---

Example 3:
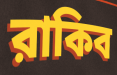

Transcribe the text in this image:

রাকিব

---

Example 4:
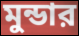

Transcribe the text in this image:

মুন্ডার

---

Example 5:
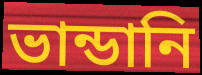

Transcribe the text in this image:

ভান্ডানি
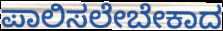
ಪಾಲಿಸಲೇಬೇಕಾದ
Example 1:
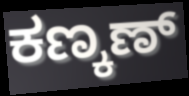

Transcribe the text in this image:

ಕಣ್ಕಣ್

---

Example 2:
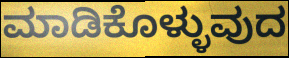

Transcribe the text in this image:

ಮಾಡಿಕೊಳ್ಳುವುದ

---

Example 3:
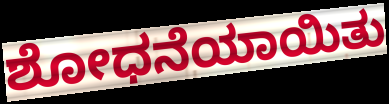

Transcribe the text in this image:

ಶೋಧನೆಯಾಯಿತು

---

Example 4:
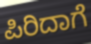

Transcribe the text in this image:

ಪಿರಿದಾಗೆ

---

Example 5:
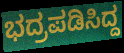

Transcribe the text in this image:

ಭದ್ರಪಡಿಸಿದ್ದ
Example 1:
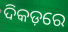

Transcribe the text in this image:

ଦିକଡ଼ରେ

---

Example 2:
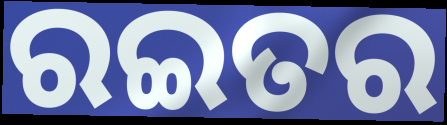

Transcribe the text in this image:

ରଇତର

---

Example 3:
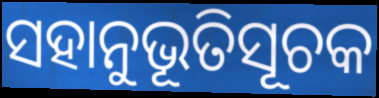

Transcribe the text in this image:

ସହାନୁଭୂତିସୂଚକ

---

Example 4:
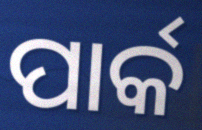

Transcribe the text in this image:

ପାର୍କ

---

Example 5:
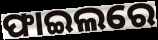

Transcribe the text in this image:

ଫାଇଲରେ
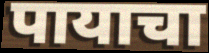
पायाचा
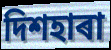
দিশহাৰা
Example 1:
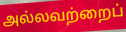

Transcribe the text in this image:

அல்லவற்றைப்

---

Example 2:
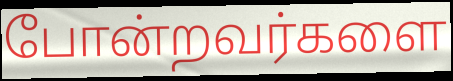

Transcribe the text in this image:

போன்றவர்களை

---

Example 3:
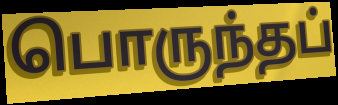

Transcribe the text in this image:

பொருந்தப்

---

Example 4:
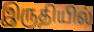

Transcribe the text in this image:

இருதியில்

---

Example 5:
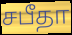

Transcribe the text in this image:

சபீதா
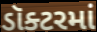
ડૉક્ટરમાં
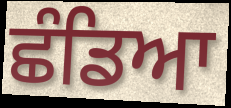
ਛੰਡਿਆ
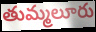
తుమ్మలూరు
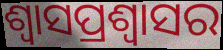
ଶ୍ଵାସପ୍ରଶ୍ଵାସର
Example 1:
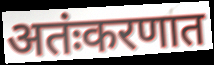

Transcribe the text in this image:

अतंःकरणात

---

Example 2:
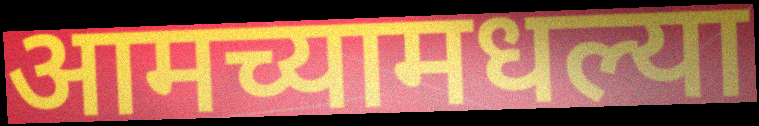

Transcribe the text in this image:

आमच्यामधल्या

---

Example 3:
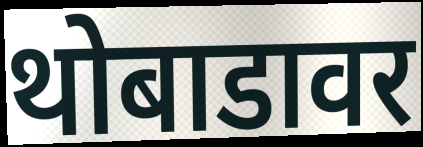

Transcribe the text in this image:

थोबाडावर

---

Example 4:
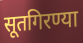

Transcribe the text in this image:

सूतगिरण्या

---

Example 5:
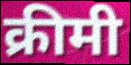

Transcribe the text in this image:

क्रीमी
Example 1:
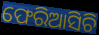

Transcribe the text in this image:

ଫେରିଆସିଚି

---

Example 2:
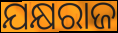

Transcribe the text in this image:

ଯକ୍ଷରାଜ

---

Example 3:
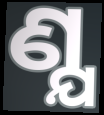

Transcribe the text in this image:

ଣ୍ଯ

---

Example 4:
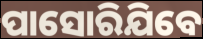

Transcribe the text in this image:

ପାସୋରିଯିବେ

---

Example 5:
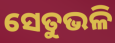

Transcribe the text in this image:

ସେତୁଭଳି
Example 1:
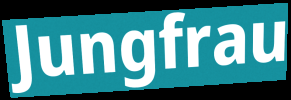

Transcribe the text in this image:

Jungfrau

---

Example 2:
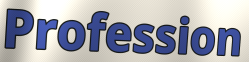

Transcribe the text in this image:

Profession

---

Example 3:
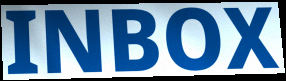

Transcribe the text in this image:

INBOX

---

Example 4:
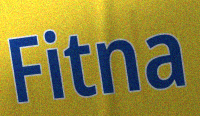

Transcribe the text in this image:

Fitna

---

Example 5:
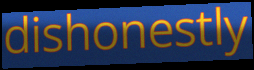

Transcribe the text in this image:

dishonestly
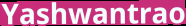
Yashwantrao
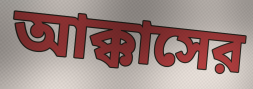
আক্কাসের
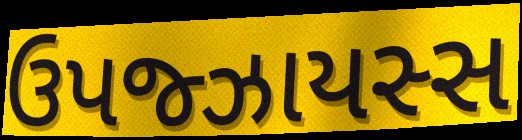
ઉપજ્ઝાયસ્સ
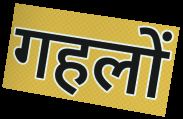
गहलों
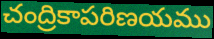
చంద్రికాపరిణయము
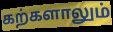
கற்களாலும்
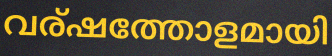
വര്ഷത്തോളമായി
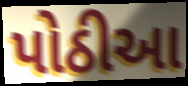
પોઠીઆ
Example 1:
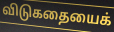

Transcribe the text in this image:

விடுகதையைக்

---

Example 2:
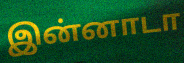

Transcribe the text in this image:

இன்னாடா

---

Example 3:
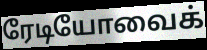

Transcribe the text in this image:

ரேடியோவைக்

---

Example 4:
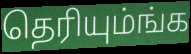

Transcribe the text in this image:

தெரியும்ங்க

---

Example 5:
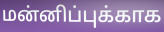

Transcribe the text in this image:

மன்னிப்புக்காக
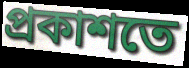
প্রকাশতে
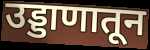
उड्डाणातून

▶ **WORK REQUIRED**: Please repeat the data above exactly as it appears, pictures excluded.

▶ **RESPONSE AREA**:
---

Example 3:

Transcribe the text in this image:

রাকিব

---

Example 4:

Transcribe the text in this image:

মুন্ডার

---

Example 5:

Transcribe the text in this image:

ভান্ডানি
ಪಾಲಿಸಲೇಬೇಕಾದ
Example 1:

Transcribe the text in this image:

ಕಣ್ಕಣ್

---

Example 2:

Transcribe the text in this image:

ಮಾಡಿಕೊಳ್ಳುವುದ

---

Example 3:

Transcribe the text in this image:

ಶೋಧನೆಯಾಯಿತು

---

Example 4:

Transcribe the text in this image:

ಪಿರಿದಾಗೆ

---

Example 5:

Transcribe the text in this image:

ಭದ್ರಪಡಿಸಿದ್ದ
Example 1:

Transcribe the text in this image:

ଦିକଡ଼ରେ

---

Example 2:

Transcribe the text in this image:

ରଇତର

---

Example 3:

Transcribe the text in this image:

ସହାନୁଭୂତିସୂଚକ

---

Example 4:

Transcribe the text in this image:

ପାର୍କ

---

Example 5:

Transcribe the text in this image:

ଫାଇଲରେ
पायाचा
দিশহাৰা
Example 1:

Transcribe the text in this image:

அல்லவற்றைப்

---

Example 2:

Transcribe the text in this image:

போன்றவர்களை

---

Example 3:

Transcribe the text in this image:

பொருந்தப்

---

Example 4:

Transcribe the text in this image:

இருதியில்

---

Example 5:

Transcribe the text in this image:

சபீதா
ડૉક્ટરમાં
ਛੰਡਿਆ
తుమ్మలూరు
ଶ୍ଵାସପ୍ରଶ୍ଵାସର
Example 1:

Transcribe the text in this image:

अतंःकरणात

---

Example 2:

Transcribe the text in this image:

आमच्यामधल्या

---

Example 3:

Transcribe the text in this image:

थोबाडावर

---

Example 4:

Transcribe the text in this image:

सूतगिरण्या

---

Example 5:

Transcribe the text in this image:

क्रीमी
Example 1:

Transcribe the text in this image:

ଫେରିଆସିଚି

---

Example 2:

Transcribe the text in this image:

ଯକ୍ଷରାଜ

---

Example 3:

Transcribe the text in this image:

ଣ୍ଯ

---

Example 4:

Transcribe the text in this image:

ପାସୋରିଯିବେ

---

Example 5:

Transcribe the text in this image:

ସେତୁଭଳି
Example 1:

Transcribe the text in this image:

Jungfrau

---

Example 2:

Transcribe the text in this image:

Profession

---

Example 3:

Transcribe the text in this image:

INBOX

---

Example 4:

Transcribe the text in this image:

Fitna

---

Example 5:

Transcribe the text in this image:

dishonestly
Yashwantrao
আক্কাসের
ઉપજ્ઝાયસ્સ
गहलों
చంద్రికాపరిణయము
கற்களாலும்
വര്ഷത്തോളമായി
પોઠીઆ
Example 1:

Transcribe the text in this image:

விடுகதையைக்

---

Example 2:

Transcribe the text in this image:

இன்னாடா

---

Example 3:

Transcribe the text in this image:

ரேடியோவைக்

---

Example 4:

Transcribe the text in this image:

தெரியும்ங்க

---

Example 5:

Transcribe the text in this image:

மன்னிப்புக்காக
প্রকাশতে
उड्डाणातून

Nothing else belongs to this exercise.